Dans l’une de ses chroniques récentes, mon excellent collègue Pascal Holenweg appelait la gauche à sauver l’Entente genevoise, au nom de la démocratie et de l’indispensable débat politique. Je l’en remercie et accepte volontiers son offre. L’Entente est en effet souffrante et aucune aide n’est à négliger, même quand elle vient de l’adversaire. Une petite question toutefois : une Entente boiteuse peut-elle être secourue par une Alternative paralytique ?
Je m’explique.
Après douze ans d’engagement politique plutôt intense à tous les niveaux, je constate avec inquiétude le déclin des partis - de tous les partis traditionnels, qu’ils soient de droite ou de gauche - tant sur le plan des idées, des programmes que de leurs structures internes. La Guerre froide avait au moins ceci de bon qu’elle obligeait les partis à développer des idées, des programmes, des idéologies, au sens noble et moins noble de ce mot, ainsi que de fortes capacités de mobilisation, confrontés qu’ils étaient au contre-modèle communiste. A cette époque, le libéralisme par exemple possédait encore une authentique armature intellectuelle et n’était pas qu’une posture pratique pour couvrir un laisser-faire débridé. Vingt ans après la disparition de l’Union soviétique et la conversion de la Chine au capitalisme d’Etat, le débat idéologique a pratiquement disparu. Le terme même d’idéologie est devenu pire que suspect : il fait carrément ringard. A partir de là, le débat d’idées, qui est censé le remplacer, est vite tombé dans la médiocrité et les querelles insignifiantes de territoires et de chapelles. Et sans idées, les programmes ont rapidement tourné au catalogue de mesures pragmatiques fluctuant selon les aléas du moment et les caprices de l’opinion.

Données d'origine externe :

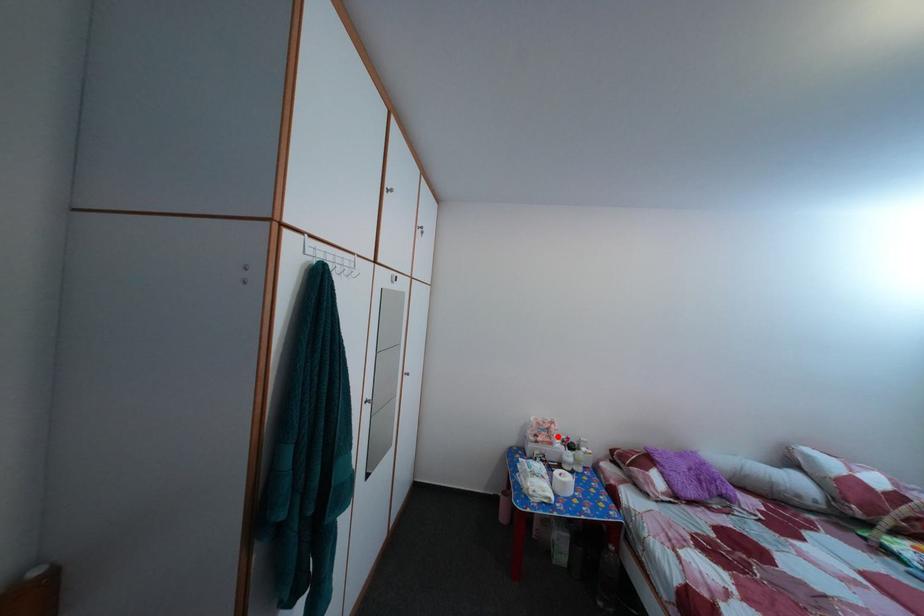
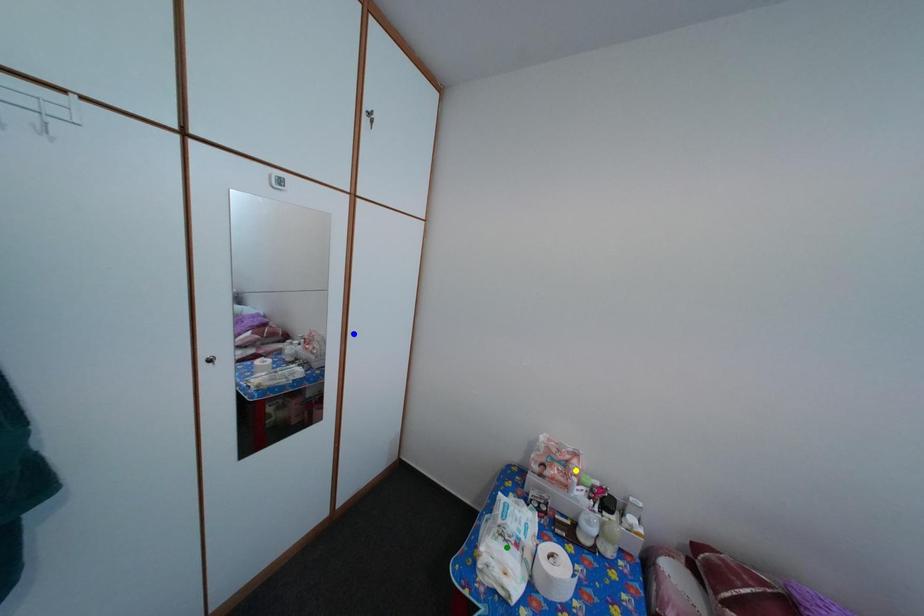
Question: I am providing you with two images of the same scene from different viewpoints. A red point is marked on the first image. You are given multiple points on the second image. In image 2, which mark is for the same physical point as the one in image 1?

Choices:
 (A) yellow point
 (B) blue point
 (C) green point

Answer: (A)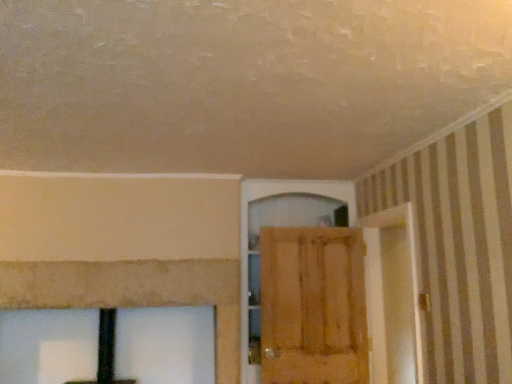
Question: Can you confirm if wooden door at center is positioned to the left of wooden screen door at right?

Choices:
 (A) no
 (B) yes

Answer: (B)

Question: Is the surface of wooden door at center in direct contact with wooden screen door at right?

Choices:
 (A) no
 (B) yes

Answer: (A)

Question: Does wooden door at center have a smaller size compared to wooden screen door at right?

Choices:
 (A) no
 (B) yes

Answer: (B)

Question: Considering the relative positions of wooden door at center and wooden screen door at right in the image provided, is wooden door at center to the right of wooden screen door at right from the viewer's perspective?

Choices:
 (A) no
 (B) yes

Answer: (A)

Question: Does wooden door at center have a larger size compared to wooden screen door at right?

Choices:
 (A) no
 (B) yes

Answer: (A)

Question: Is wooden door at center positioned behind wooden screen door at right?

Choices:
 (A) yes
 (B) no

Answer: (A)

Question: Is wooden screen door at right not close to wooden door at center?

Choices:
 (A) no
 (B) yes

Answer: (A)

Question: Can you confirm if wooden screen door at right is wider than wooden door at center?

Choices:
 (A) yes
 (B) no

Answer: (A)

Question: From a real-world perspective, is wooden screen door at right physically below wooden door at center?

Choices:
 (A) no
 (B) yes

Answer: (A)

Question: Is the position of wooden screen door at right less distant than that of wooden door at center?

Choices:
 (A) no
 (B) yes

Answer: (B)

Question: Is wooden screen door at right thinner than wooden door at center?

Choices:
 (A) no
 (B) yes

Answer: (A)

Question: Is wooden screen door at right looking in the opposite direction of wooden door at center?

Choices:
 (A) no
 (B) yes

Answer: (A)

Question: Do you think wooden screen door at right is within wooden door at center, or outside of it?

Choices:
 (A) inside
 (B) outside

Answer: (B)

Exit donc l’idéologie et les idées.

Restent les partis, seules structures pérennes de la vie politique, et qui ont au moins l’avantage de s’appuyer sur une histoire, des combats, des réseaux d’amitiés et de soutiens, une composition sociale donnée. Mais les partis, qui devraient pourtant constituer l’ossature de la vie politique et les piliers de la démocratie, sont aussi exsangues. A gauche comme à droite. Une assemblée de parti, c’est 60 ou 80 personnes la plupart du temps, 200 personnes très exceptionnellement, quelle que soit la couleur, rose, bleue, orange ou verte. Et sans débat d’idées, ils sont de plus en plus réduits à défendre des intérêts particuliers ou de caste. Les uns défendent les banques, les promoteurs immobiliers ou les petits commerçants, les autres les grenouilles et les fonctionnaires de l’instruction publique. On protège les acquis, on essaie de pousser des petits avantages ici ou là, d’avancer un pion pour une place à prendre. Mais cherchez la vision globale et l’intérêt général, vous ne les trouverez guère.

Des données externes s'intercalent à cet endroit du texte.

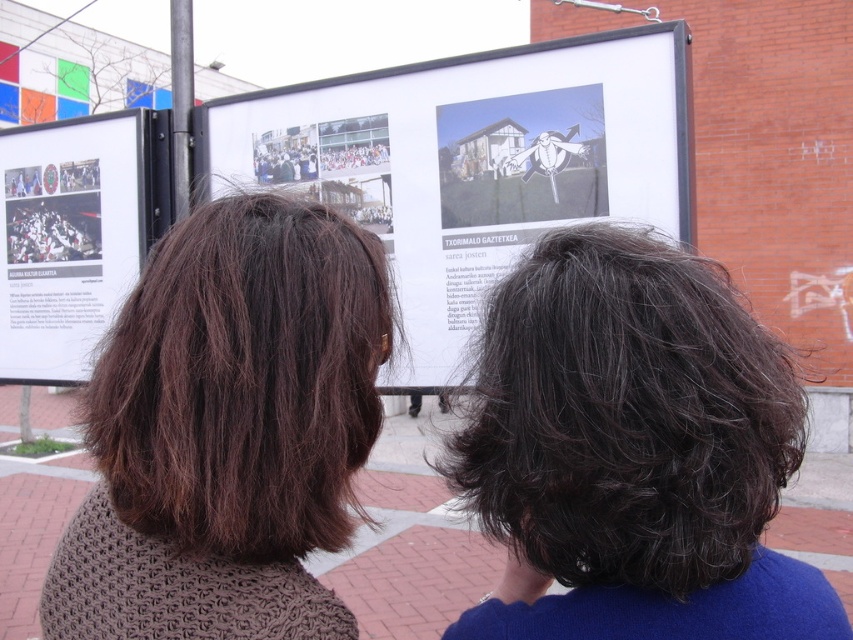
Question: Which of the following is the closest to the observer?

Choices:
 (A) brown wavy hair at center
 (B) matte paper poster at left

Answer: (A)

Question: Which object is the closest to the dark brown curly hair at center?

Choices:
 (A) matte paper poster at left
 (B) brown wavy hair at center
 (C) white glossy poster at center

Answer: (B)

Question: Does white glossy poster at center have a greater width compared to matte paper poster at left?

Choices:
 (A) no
 (B) yes

Answer: (B)

Question: Does dark brown curly hair at center have a greater width compared to white glossy poster at center?

Choices:
 (A) yes
 (B) no

Answer: (B)

Question: Which object is farther from the camera taking this photo?

Choices:
 (A) white glossy poster at center
 (B) matte paper poster at left
 (C) dark brown curly hair at center

Answer: (B)

Question: Is dark brown curly hair at center further to camera compared to white glossy poster at center?

Choices:
 (A) no
 (B) yes

Answer: (A)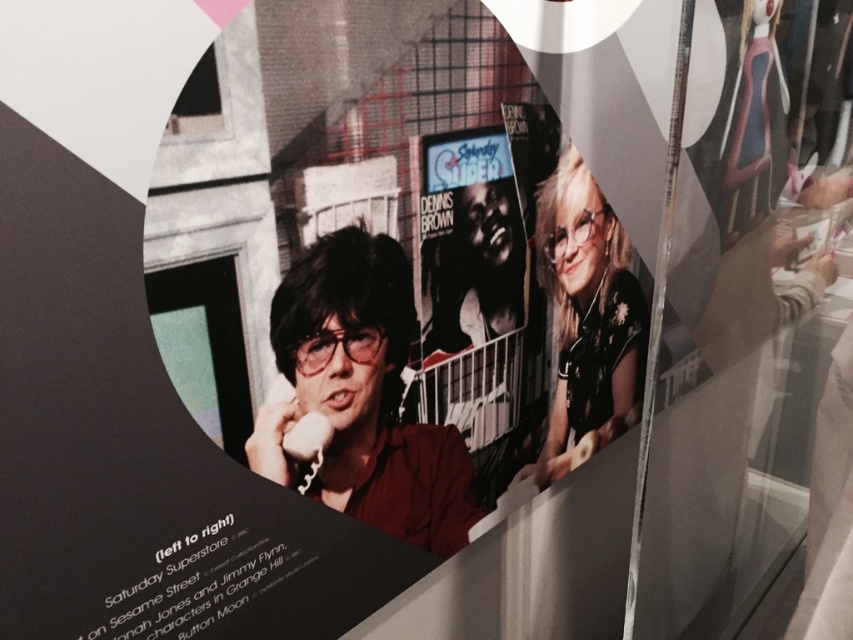
Question: Does matte black glasses at center have a greater width compared to black glossy poster at center?

Choices:
 (A) no
 (B) yes

Answer: (B)

Question: Which of these objects is positioned farthest from the black glossy poster at center?

Choices:
 (A) matte black man at center
 (B) matte black glasses at center

Answer: (B)

Question: Which point is closer to the camera?

Choices:
 (A) matte black glasses at center
 (B) black glossy poster at center
 (C) matte black man at center

Answer: (C)

Question: Which point is farther to the camera?

Choices:
 (A) matte black man at center
 (B) black glossy poster at center
 (C) matte black glasses at center

Answer: (C)

Question: Is matte black glasses at center in front of black glossy poster at center?

Choices:
 (A) yes
 (B) no

Answer: (B)

Question: Can you confirm if matte black man at center is wider than black glossy poster at center?

Choices:
 (A) no
 (B) yes

Answer: (B)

Et pourtant, le pire, c’est que les gens sont souvent sincères, ils se donnent beaucoup de peine, ils dépensent du temps et de l’énergie, ils s’engagent, à droite comme à gauche, et ne sont pas plus égoïstes aujourd’hui qu’hier. Mais les individus sont impuissants à enrayer cette perte lente et inexorable de substance.

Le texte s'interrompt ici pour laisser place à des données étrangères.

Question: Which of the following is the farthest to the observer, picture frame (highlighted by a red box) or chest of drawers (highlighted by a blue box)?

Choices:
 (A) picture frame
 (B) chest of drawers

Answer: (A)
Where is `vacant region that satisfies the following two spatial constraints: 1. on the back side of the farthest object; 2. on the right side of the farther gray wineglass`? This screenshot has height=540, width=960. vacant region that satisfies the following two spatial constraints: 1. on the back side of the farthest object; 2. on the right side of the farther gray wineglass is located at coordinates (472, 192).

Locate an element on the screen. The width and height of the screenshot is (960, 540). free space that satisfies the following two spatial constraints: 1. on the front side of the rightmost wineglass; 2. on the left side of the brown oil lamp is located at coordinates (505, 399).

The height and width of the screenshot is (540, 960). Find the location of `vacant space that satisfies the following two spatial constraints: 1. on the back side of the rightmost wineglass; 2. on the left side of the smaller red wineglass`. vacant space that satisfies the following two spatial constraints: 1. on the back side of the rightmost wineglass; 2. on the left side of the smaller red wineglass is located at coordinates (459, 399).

Il est vrai que, dans ce déclin, les partis du centre avaient une longueur d’avance, en raison de leur ancienneté et de leur position défavorable sur l’échiquier politique qui en fait les premières victimes de la polarisation. Mais la gauche est en train de perdre son léger avantage idéologique et organisationnel. L’usure atteint le parti socialiste, qui n’a plus grand’chose de neuf à proposer, et elle menace déjà les Verts, qui sont pourtant encore dans leur phase printanière.
Les gains ou pertes de sièges des uns et des autres, ici ou là, ne doivent pas faire illusion : sans révolution de fond, la tendance à long terme est défavorable pour tous. Dans ce climat plutôt déprimant, les seuls partis à tirer leur épingle du jeu sont l’UDC et les surgeons populistes locaux comme la Lega ou le MCG. Pour une raison simple: ils sont su réinsuffler de l’idéologie - bas de gamme mais bien réelle hélas - dans leurs discours et attirer de nouveaux membres parce qu’ils n’ont pas, ou donnent l’impression de ne pas avoir, d’acquis, de clientèles, de privilèges à défendre.
Il y a là, pour tous les partis classiques, matière à réflexion : non pour s’inspirer des idées et des slogans de ces mouvements, mais pour tirer les leçons de leurs succès, qui risquent de durer encore.